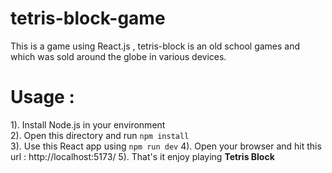 # tetris-block-game
This is a game using React.js , tetris-block is an old school games and which was sold around the globe in various devices.
# Usage :
1). Install Node.js in your environment\
2). Open this directory and run `npm install`\
3). Use this React app using `npm run dev`
4). Open your browser and hit this url : http://localhost:5173/
5). That's it enjoy playing **Tetris Block** 

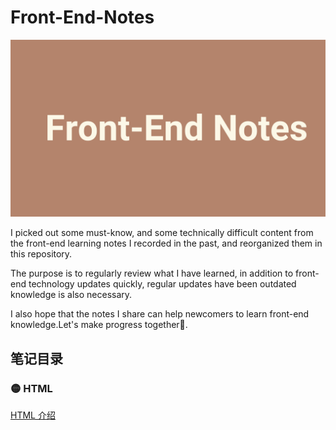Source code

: # Front-End-Notes

<img src="frontend.png">

I picked out some must-know, and some technically difficult content from the front-end learning notes I recorded in the past, and reorganized them in this repository.

The purpose is to regularly review what I have learned, in addition to front-end technology updates quickly, regular updates have been outdated knowledge is also necessary.

I also hope that the notes I share can help newcomers to learn front-end knowledge.Let's make progress together💪.

## 笔记目录

### 🟡 HTML

[HTML 介绍](HTML/HTML-Intro.md)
################
_해야 할 일_:
위 목록 전체에서 "repository"만 "repo"로 수정하고 나머지는 그대로 둔 채 다시 적으세요. 그림은 결과에 넣지 마세요.

_작업 결과_:
 # tetris-block-game
This is a game using React.js , tetris-block is an old school games and which was sold around the globe in various devices.
# Usage :
1). Install Node.js in your environment\
2). Open this directory and run `npm install`\
3). Use this React app using `npm run dev`
4). Open your browser and hit this url : http://localhost:5173/
5). That's it enjoy playing **Tetris Block** 

Source code

: # Front-End-Notes

<img src="frontend.png">

I picked out some must-know, and some technically difficult content from the front-end learning notes I recorded in the past, and reorganized them in this repo.

The purpose is to regularly review what I have learned, in addition to front-end technology updates quickly, regular updates have been outdated knowledge is also necessary.

I also hope that the notes I share can help newcomers to learn front-end knowledge.Let's make progress together💪.

## 笔记目录

### 🟡 HTML

[HTML 介绍](HTML/HTML-Intro.md)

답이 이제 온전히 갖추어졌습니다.